This post is part 5 of 11 in the series, “Marvelous Midwest,” about discovering my extended family in Indiana and “ukeing” it up in Missouri.
Some folks call it PEEE-ROO. Others, PEAR-ROO. I call it PURR-ROO. Like Peru, South America and olé. That would be bienvenidos to Peru, Indiana. The hometown and final resting place for one of my favorite songwriters of all time: Cole Porter.
My cousin Noelle cleared an afternoon from her busy performing and teaching schedule to do the “tourist” thing with us. But Craig and I are not “sportsy people” (oh dear…we have to ask the relatives what teams are from Indianapolis…) We’re not “car racing people” so there goes the Speedway. We’re not “downtown people” so no tall buildings for us. But we are music people and when I learn that Peru is a mere hour and a half drive away, I am positively giddy.
So that is how we land at The Miami County Museum (no we don’t accidently head south to Florida) where we get up close and personal with the master songwriter himself, standing alongside his custom Cadillac, fit for a musical genius. Cole Porter composed sublime and eminently hummable melodies. AND he wrote lyrics to match, that twist and rhyme in clever and unexpected ways:
“Old sloths who hang down from twigs do it, though the effort is great.

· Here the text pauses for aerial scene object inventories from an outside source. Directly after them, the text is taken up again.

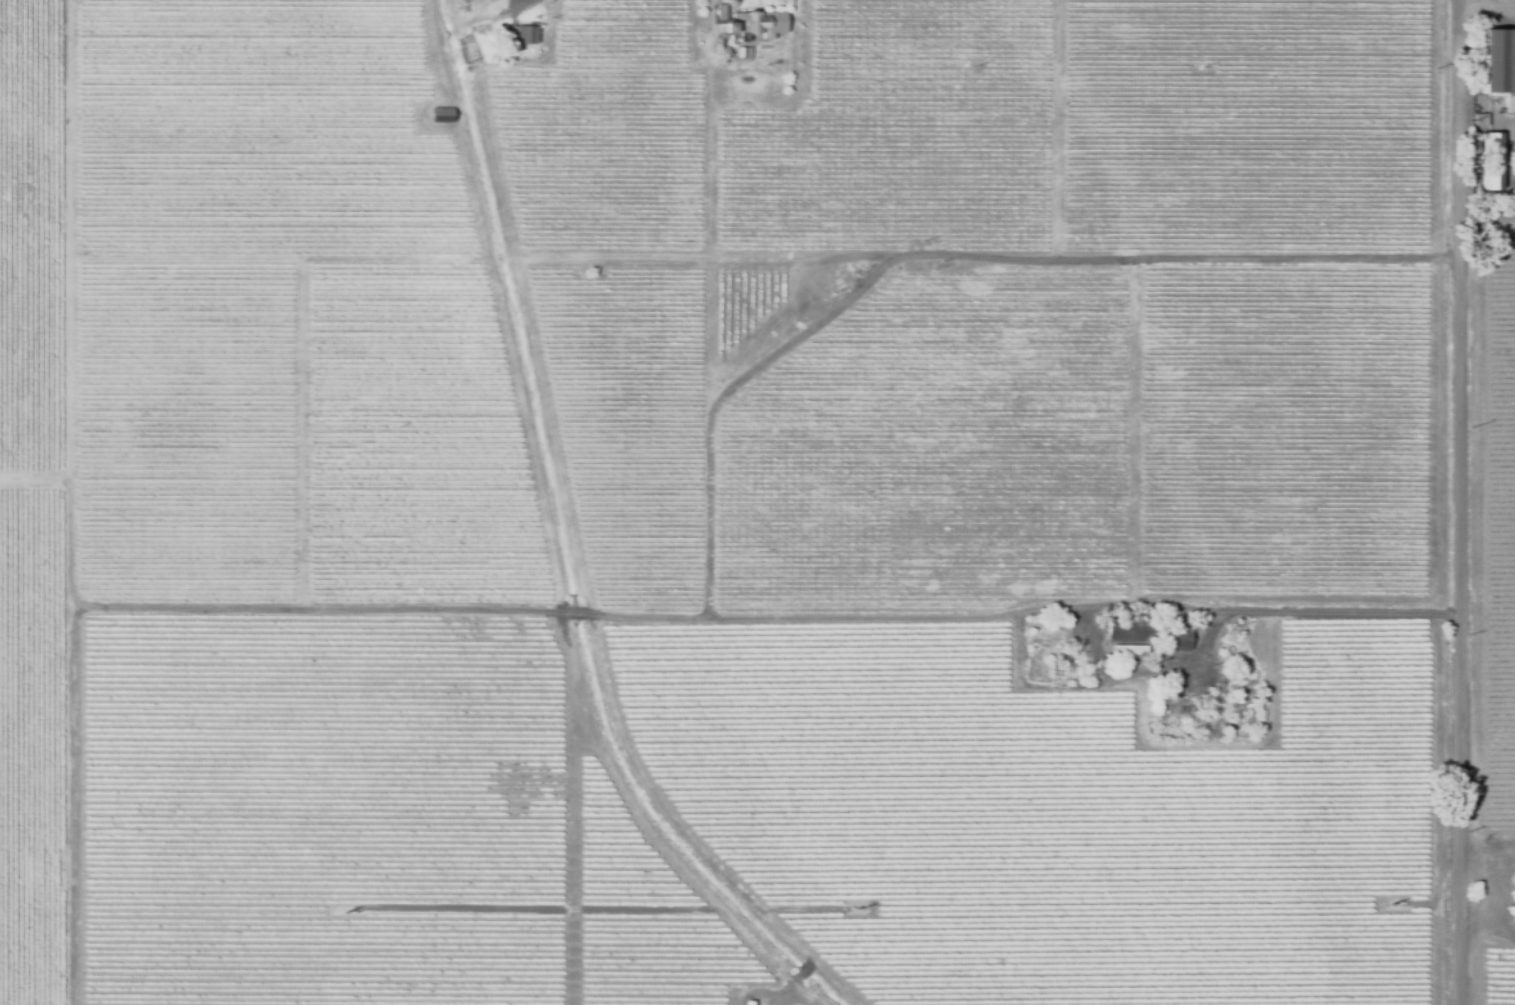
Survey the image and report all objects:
road: (1488, 4)
road: (503, 5)
building: (721, 13)
building: (757, 23)
building: (477, 29)
building: (524, 35)
building: (745, 53)
building: (1497, 62)
building: (442, 116)
building: (1477, 121)
building: (1488, 163)
road: (1448, 502)
road: (1143, 606)
building: (1050, 637)
building: (1154, 637)
building: (1059, 652)
building: (1131, 652)
building: (1074, 666)
building: (1178, 703)
building: (1240, 712)
building: (749, 1002)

Sweet guinea pigs do it, buy a couple and wait.” (from the song “Let’s Do It, Let’s Fall in Love”)
He’s old school. Those guys and gals of the Great American Songbook era wouldn’t dream of rhyming the words “line” and “time.” N? M? That equals apoplexy! Oh my, how times have changed…
At the height of his career, Cole Porter’s legs were crushed in a tragic horseback riding accident and the injuries and constant pain bedeviled him the rest of his life. Thankfully he could afford the big cushy car and this custom sofa that allowed him to lean back, extend his legs forward, drink a martini and schmooze with his friends. At the same time.

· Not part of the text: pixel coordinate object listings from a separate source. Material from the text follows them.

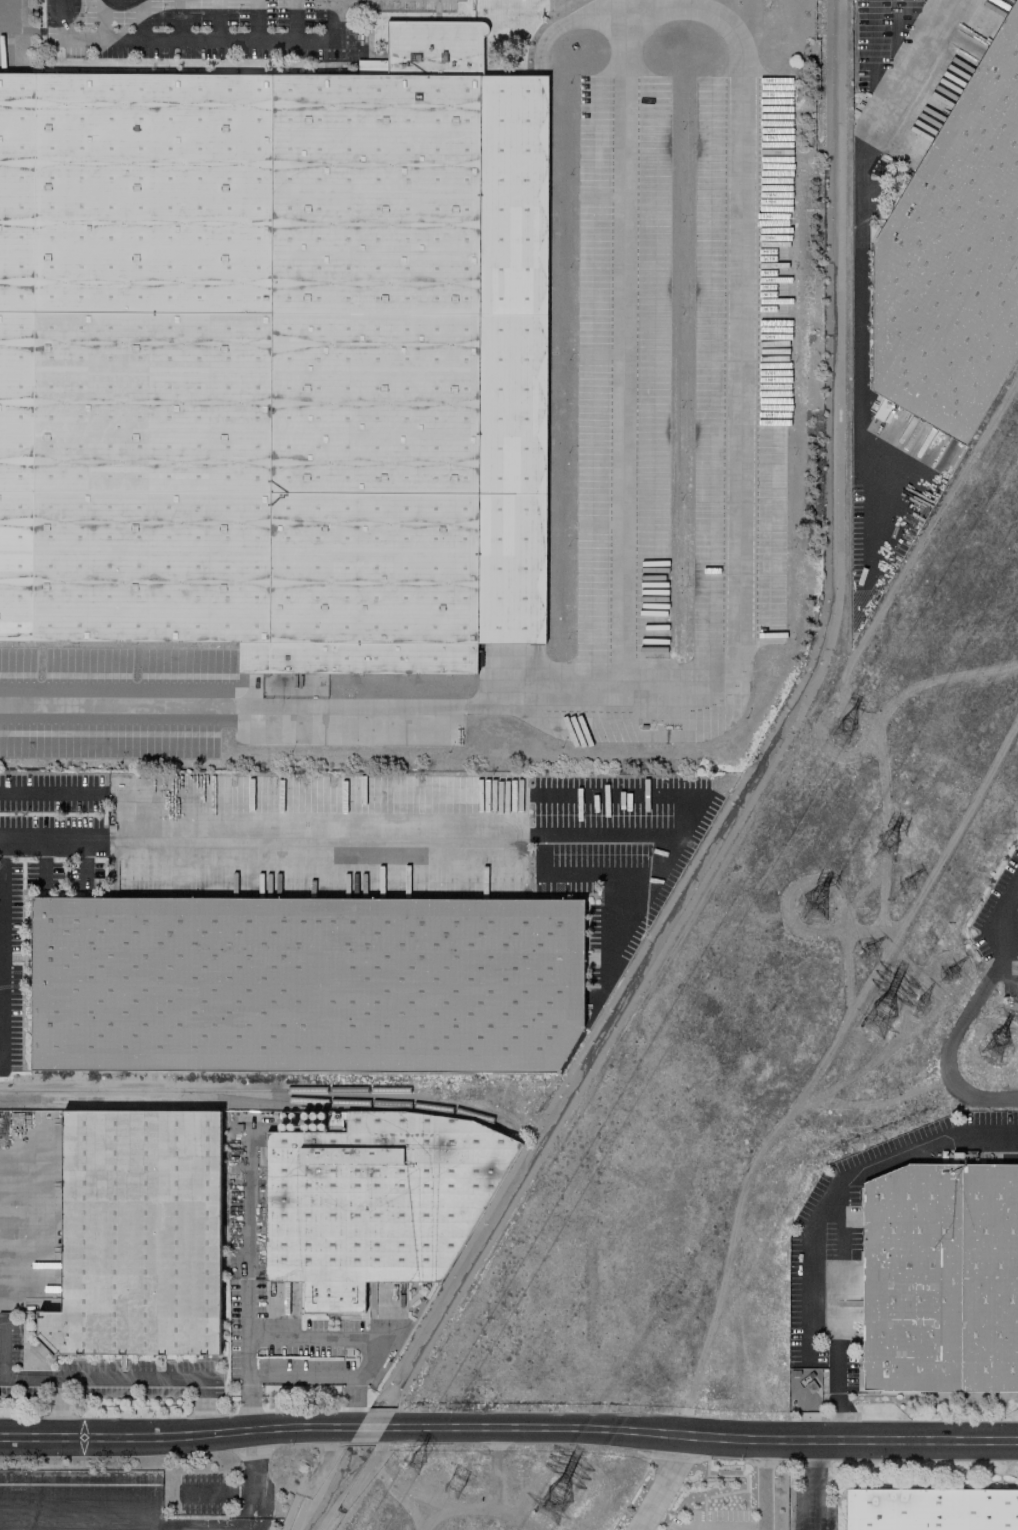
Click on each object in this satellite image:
road: (61, 10)
road: (100, 21)
road: (139, 21)
road: (178, 21)
road: (217, 21)
road: (254, 21)
road: (290, 21)
road: (209, 42)
road: (911, 72)
road: (859, 253)
building: (954, 257)
road: (619, 296)
building: (277, 358)
building: (883, 406)
road: (691, 677)
power tower: (847, 728)
road: (32, 790)
road: (65, 835)
road: (339, 835)
power tower: (894, 850)
power tower: (902, 908)
power tower: (815, 910)
power tower: (874, 956)
road: (6, 966)
power tower: (958, 974)
building: (306, 981)
power tower: (925, 1009)
road: (966, 1011)
power tower: (892, 1019)
power tower: (993, 1045)
railway: (307, 1090)
railway: (254, 1096)
building: (375, 1201)
road: (838, 1216)
building: (138, 1233)
building: (940, 1278)
road: (305, 1332)
road: (305, 1372)
road: (3, 1377)
road: (124, 1378)
road: (373, 1426)
road: (178, 1436)
road: (703, 1437)
road: (252, 1460)
power tower: (441, 1473)
road: (652, 1482)
road: (765, 1485)
road: (812, 1485)
power tower: (477, 1487)
road: (215, 1489)
power tower: (563, 1500)
building: (931, 1509)
road: (252, 1510)
road: (720, 1525)
road: (49, 1527)

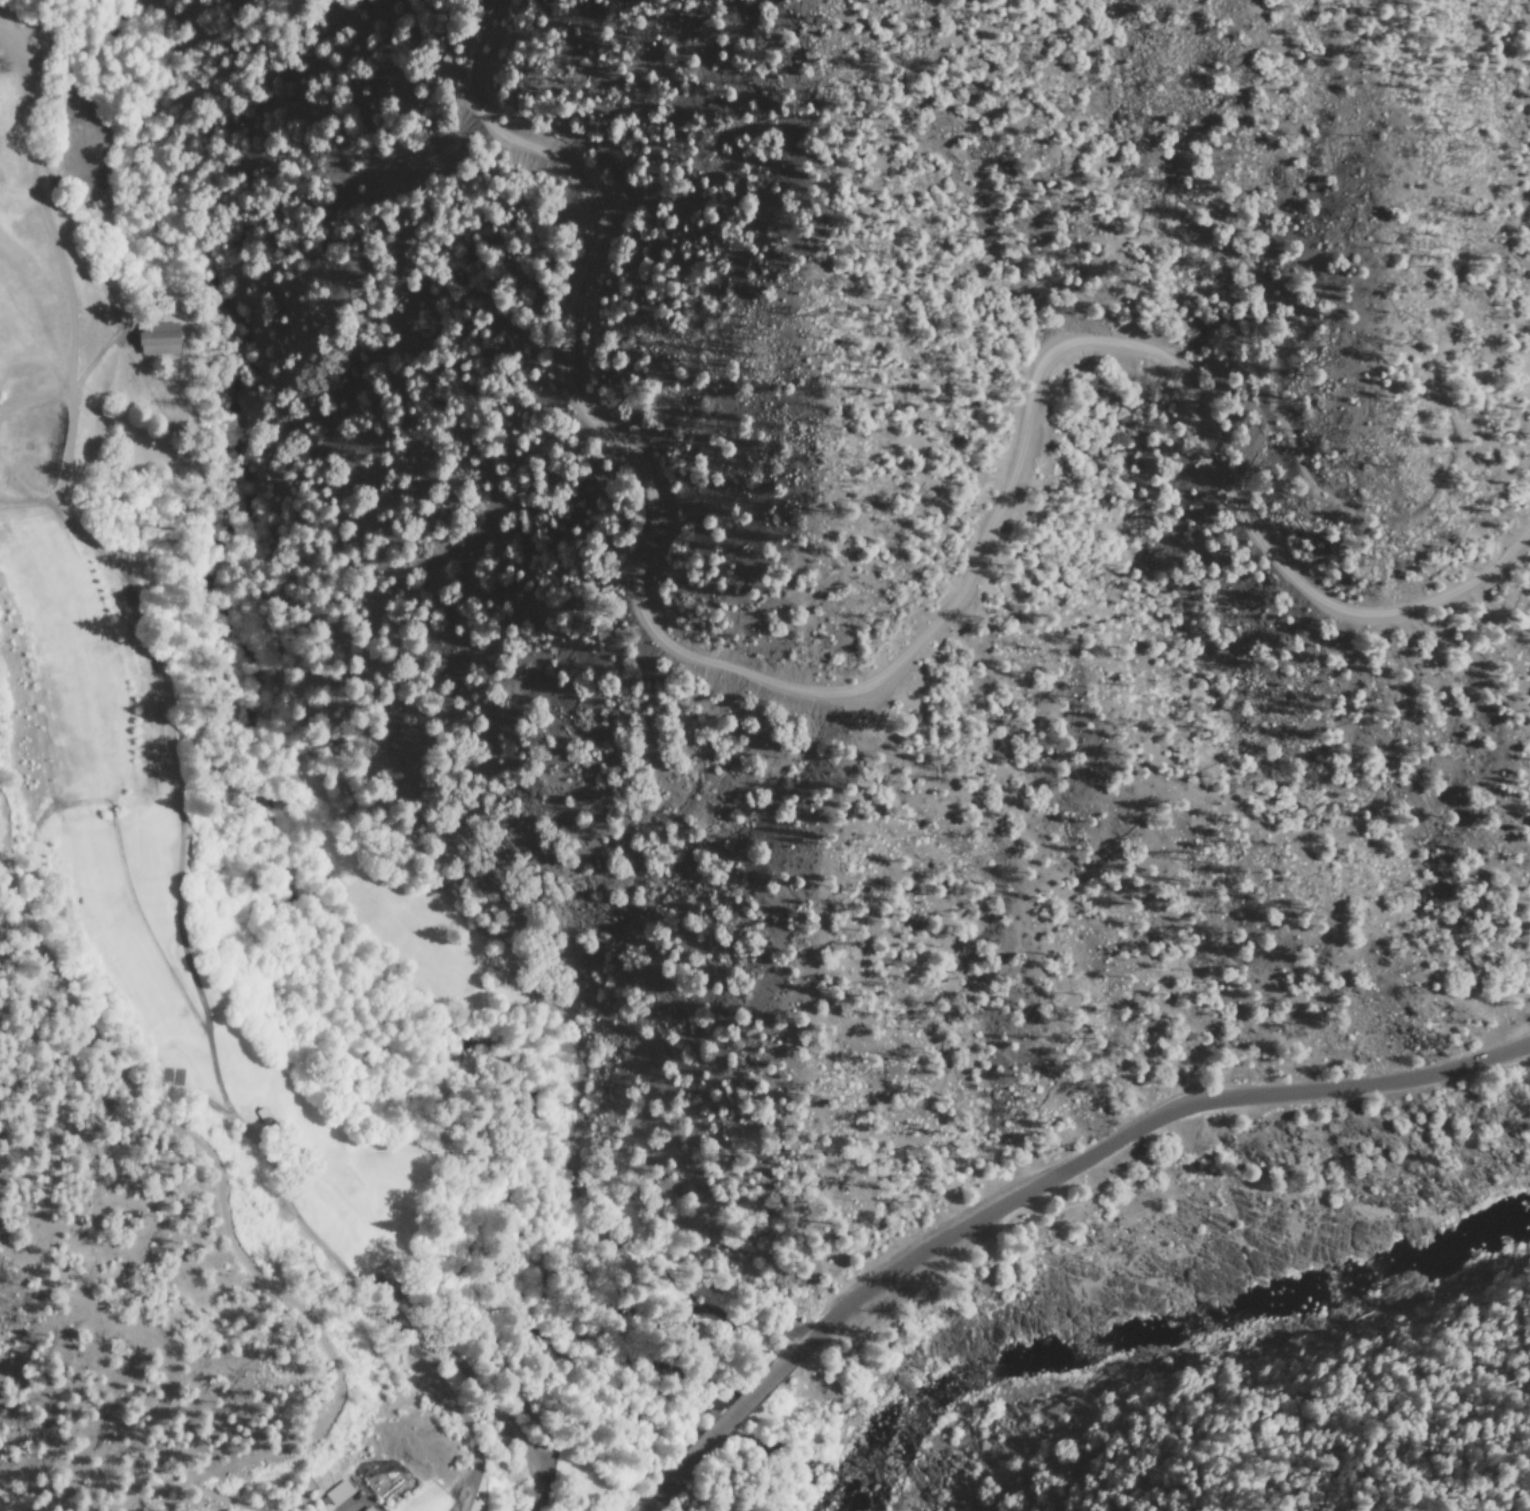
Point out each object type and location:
building: (157, 337)
road: (892, 651)
road: (121, 836)
road: (1041, 1187)
river: (1190, 1331)
building: (339, 1491)
river: (856, 1492)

I love playing his songs because they are smart and sexy and I plunk out a few of his hits on the old upright piano that stands in the middle of this large one-room museum. Suddenly the employees, who were hunkered down in their offices, gather around, take pictures and ask me to play and sing some more. I’m just doing what I do at my gigs in SoCal, but this sort of reception for my efforts, well it’s very encouraging and does a body good.
Then they ask if I’d like to perform at Cole Porter’s birthday celebration next year in Peru and please send a video. Well yeah, I’d like to do THAT. So the next day my cousin Noelle and I whip off a couple videos in her music room and I send them, straightaway. Who knows. Sometimes these things pan out, sometimes they don’t. But the real reward is “the doing it” — playing “Night and Day” in that museum, that afternoon.

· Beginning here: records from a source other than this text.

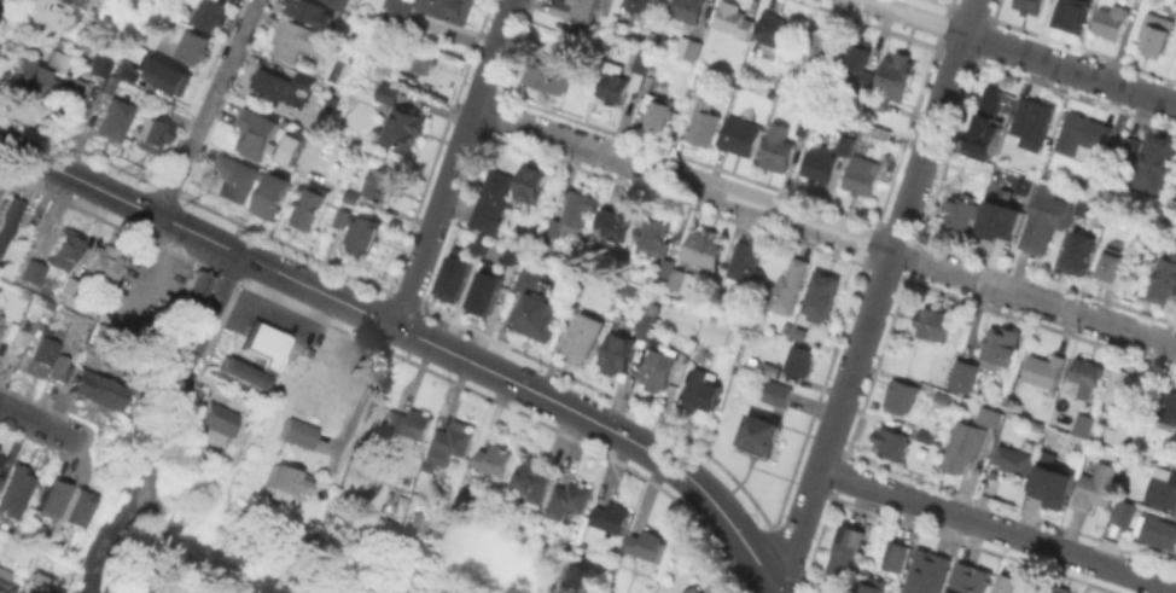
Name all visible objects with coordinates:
building: (343, 3)
building: (75, 4)
building: (641, 6)
building: (1031, 6)
building: (450, 10)
building: (689, 11)
building: (311, 12)
building: (398, 13)
building: (211, 14)
building: (583, 14)
building: (1068, 14)
building: (733, 21)
building: (1111, 22)
building: (1157, 31)
building: (775, 37)
building: (300, 41)
building: (194, 48)
building: (818, 48)
road: (1021, 51)
building: (694, 52)
building: (61, 60)
building: (419, 61)
building: (100, 67)
building: (858, 68)
building: (126, 73)
building: (898, 76)
building: (550, 77)
building: (171, 78)
building: (28, 80)
building: (624, 82)
building: (283, 87)
building: (385, 92)
building: (67, 100)
building: (881, 103)
road: (207, 107)
building: (658, 111)
building: (989, 118)
building: (113, 121)
building: (705, 124)
building: (1036, 124)
building: (805, 128)
building: (404, 129)
building: (258, 133)
building: (883, 133)
building: (1084, 134)
building: (152, 136)
building: (742, 138)
building: (294, 148)
building: (1132, 148)
building: (778, 149)
building: (827, 161)
building: (1155, 162)
road: (453, 163)
building: (863, 178)
building: (233, 182)
building: (377, 183)
building: (533, 183)
building: (1174, 192)
building: (274, 196)
road: (119, 197)
building: (353, 200)
building: (492, 201)
building: (311, 208)
building: (963, 209)
building: (580, 210)
building: (8, 217)
building: (1000, 219)
building: (1045, 220)
building: (342, 221)
building: (618, 224)
building: (550, 227)
road: (824, 228)
building: (657, 234)
building: (362, 239)
building: (478, 242)
building: (1175, 243)
building: (706, 249)
building: (65, 250)
building: (1081, 250)
building: (507, 252)
building: (1113, 264)
building: (100, 268)
building: (742, 268)
building: (33, 274)
building: (452, 274)
building: (677, 278)
building: (1165, 283)
building: (70, 287)
building: (483, 289)
building: (790, 289)
road: (878, 289)
building: (196, 296)
building: (821, 297)
building: (539, 308)
road: (214, 309)
building: (58, 317)
building: (1, 320)
building: (936, 324)
building: (647, 327)
building: (716, 330)
building: (21, 337)
building: (582, 342)
building: (260, 345)
building: (1001, 345)
building: (38, 351)
building: (619, 353)
building: (11, 357)
building: (801, 362)
building: (59, 368)
building: (660, 369)
building: (771, 371)
building: (1044, 371)
building: (242, 374)
building: (964, 376)
building: (1085, 378)
building: (1122, 384)
building: (92, 389)
road: (533, 390)
building: (703, 391)
building: (778, 394)
building: (901, 397)
road: (363, 398)
building: (1169, 405)
building: (989, 416)
road: (39, 422)
building: (220, 424)
building: (1084, 425)
building: (410, 428)
building: (1118, 428)
building: (926, 434)
building: (300, 435)
building: (762, 437)
building: (892, 442)
road: (156, 444)
building: (450, 446)
building: (963, 448)
building: (0, 457)
building: (496, 461)
building: (1013, 461)
building: (1054, 479)
building: (286, 483)
building: (533, 483)
building: (1098, 487)
building: (1162, 488)
building: (16, 492)
building: (50, 496)
building: (570, 505)
building: (74, 506)
building: (1124, 512)
building: (609, 517)
building: (410, 524)
road: (997, 528)
road: (752, 530)
building: (1159, 532)
road: (116, 536)
building: (648, 546)
building: (846, 548)
building: (895, 556)
road: (196, 566)
building: (927, 572)
building: (971, 579)
building: (1012, 583)
building: (41, 586)
building: (7, 587)
building: (873, 587)
building: (1057, 589)
building: (697, 590)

The Cole Porter family gravesite is located nearby in a small cemetery. Noelle has seen it before and says his gravestone looks like “an egg.” I’m not sure what that means. An egg in the shell, sunny-side up, scrambled? So we turn right and left and right and left as we follow the small “Cole Porter” signs that point atta-way. All at once we are standing before an interesting array of obelisk-type stones. They definitely don’t look like anything else in the neighborhood. The big stone honors the “Cole” family and the songwriter is buried alongside with his wife and parents and other family members.
Suddenly the sky turns slate gray and lightning snaps in the distance. Noelle knows midwest weather and implores us to get into the car. Quickly. This is not like herding cats. We clamber inside so fast even our shadows have to catch up. It begins to rain like a mofo and we get the hell out of there.
But what a day! Rain or shine, “It’s De-Lovely.”